Made another one of my favorite meals last night: Roast Chicken with potatoes and carrots. This version produces a beautifully browned chicken with crispy skin while also providing very juicy breast meat and nicely flavored potatoes and carrots.
The key to this recipe is rotating the chicken in the oven so that it cooks and browns evenly and then letting it rest to collect the juices. And also butter.
1. You heat the oven to 450 F. Get a 4-5 pound whole fryer with the giblets and such removed. (Heavier is better and I've found that organic chickens have a richer flavor.) Then you melt a tablespoon or two of butter and massage it into the skin of the chicken. You can use a brush if you're afraid to get your hands greasy.
2. Chop up half an onion into a few big chunks and cut some rosemary or sage (last night I used sage from our garden) and stuff both into the cavity of the chicken.
3. Put the chicken on its side in a roasting pan and put the pan in the oven for 30 minutes.
4. Slice some small red potatoes in half (bigger potatoes may need to be quartered--I don't like mine more than an inch in thickness) and chop some carrots (or use baby carrots).
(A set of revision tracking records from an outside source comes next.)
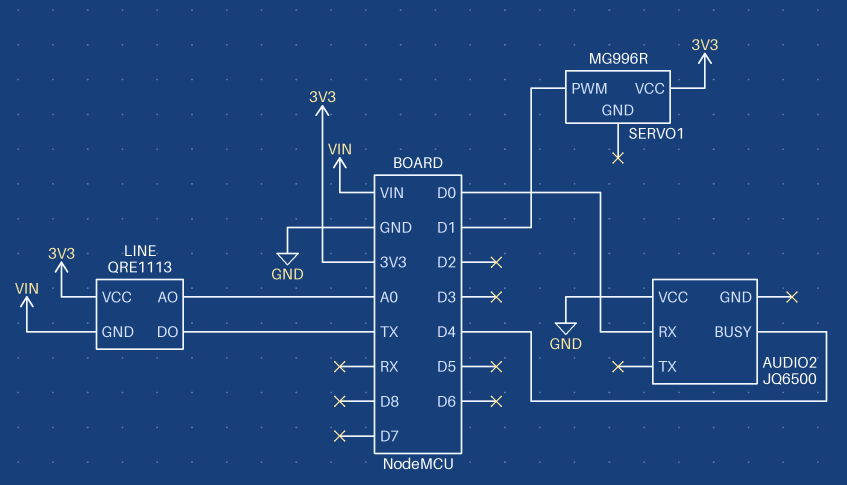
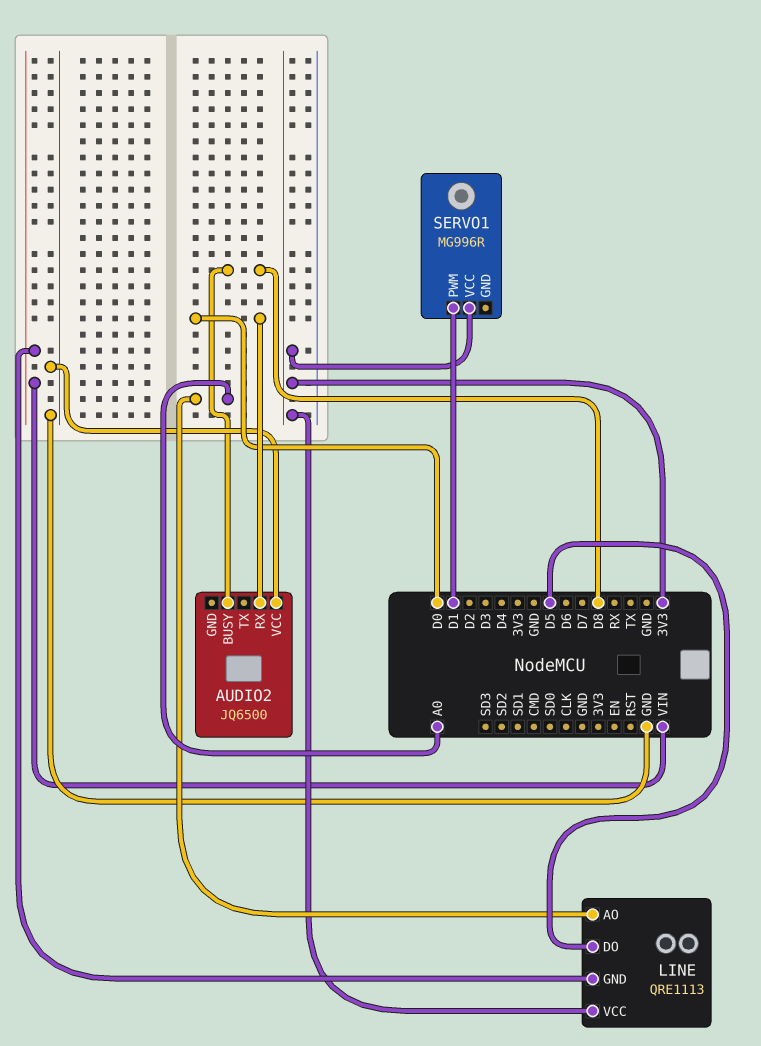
AUDIO2 pin BUSY: D4 -> D8
LINE pin DO: TX -> D5

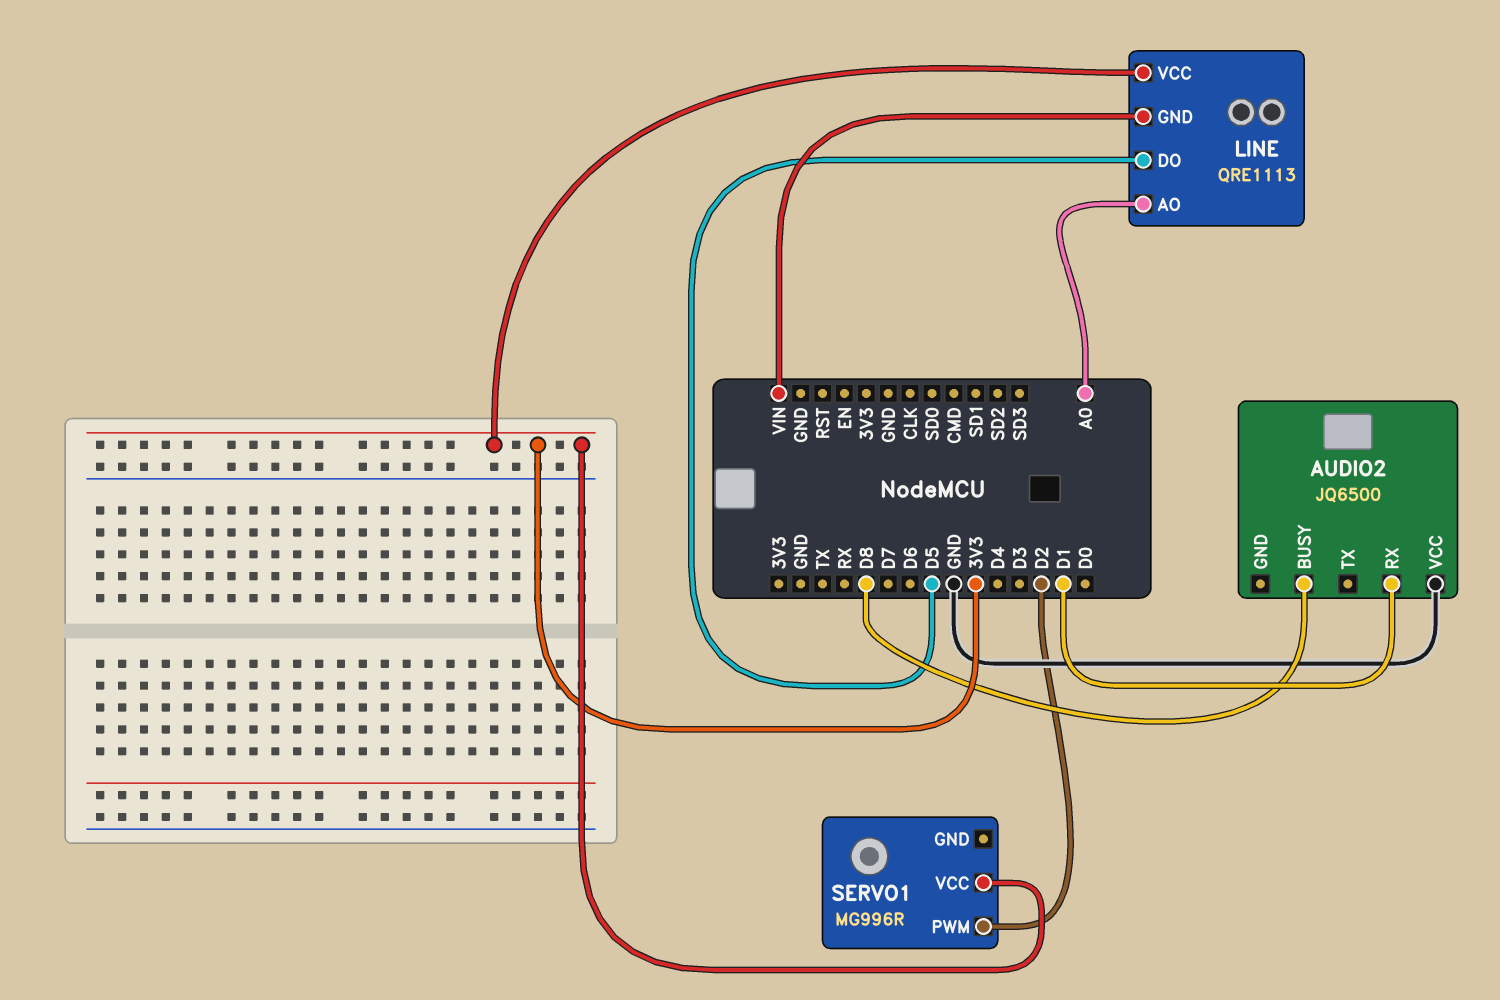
AUDIO2 pin RX: D0 -> D1
SERVO1 pin PWM: D1 -> D2

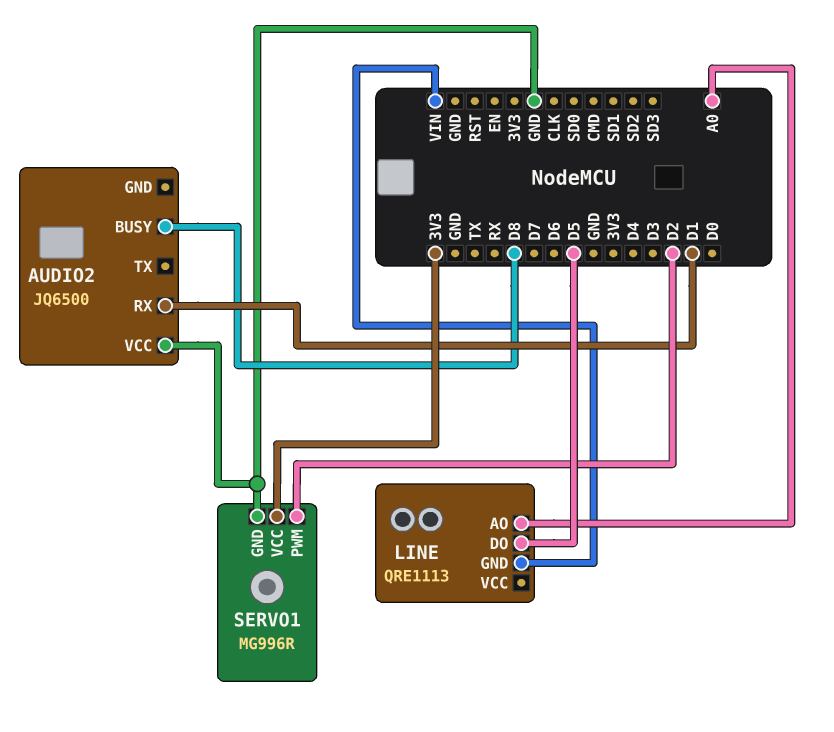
LINE pin VCC: 3V3 -> none
SERVO1 pin GND: none -> GND

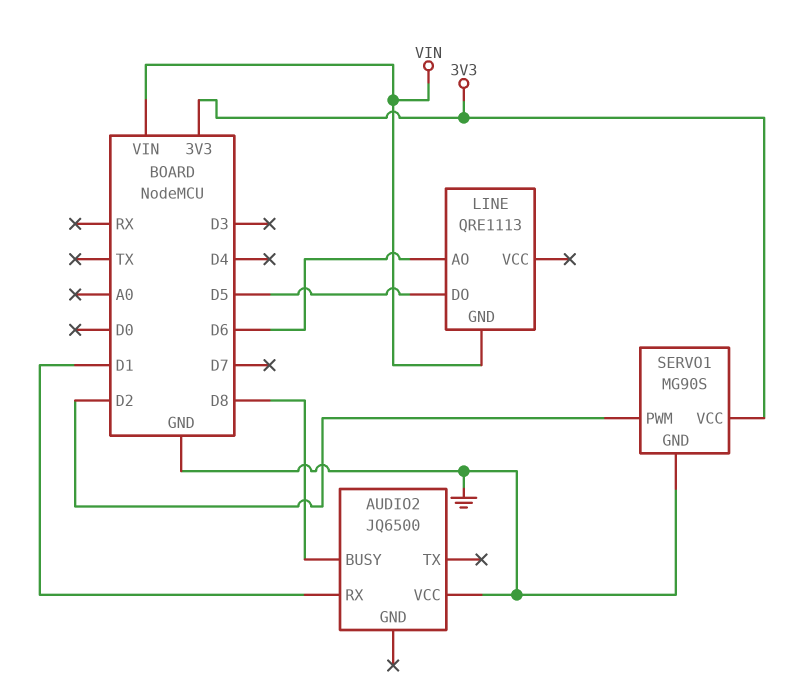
LINE pin AO: A0 -> D6
SERVO1: MG996R -> MG90S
5. After the first 30 minutes, take the pan out of the oven. Turn the chicken over onto the opposite side. Baste it (I use a brush) with pan juices and some more of the melted butter. Then add the potatoes and carrots and put back in the oven for another 30 minutes.
6. After the second 30 minutes is up, turn the chicken breast side up in the pan. Baste it again and stir up the potatoes and carrots. Set the timer for 10 minutes. At the end of that ten minutes, baste again and set timer for another 10 minutes. At the end of that 10 minutes, check to see how done the chicken is--wiggling the leg to see if it is nice and loose works pretty well. You may or may not need a final 10 minutes in the oven (A 4 pound chicken is usually done after two 10 minute sessions, while a 5 pounder often takes 3 10 minute sessions.)
7. Take the chicken out of the oven. Leave the potatoes and carrots in for another 20 minutes. During this final 20 minutes, you need to put the chicken breast side down on a cutting board and tent it with foil to help keep it warm. Angle the chicken so that the back end is higher than the front. This lets the juices in the chicken drip down and infuse the breast meat, which can often get a little dry during normal roasting because it takes a bit longer for the dark meat to cook than the white meat. (Warning: you want a cutting board or surface with grooves in it to catch the chicken fat and juices that drain down, otherwise you'll have a very messy counter.
8. After the last 20 minutes, take the potatoes and carrots out of the oven. Turn the chicken right side up and carve it. Serve with the carrots and potatoes.
For our family this meal always produces leftovers that are very tasty a couple days later.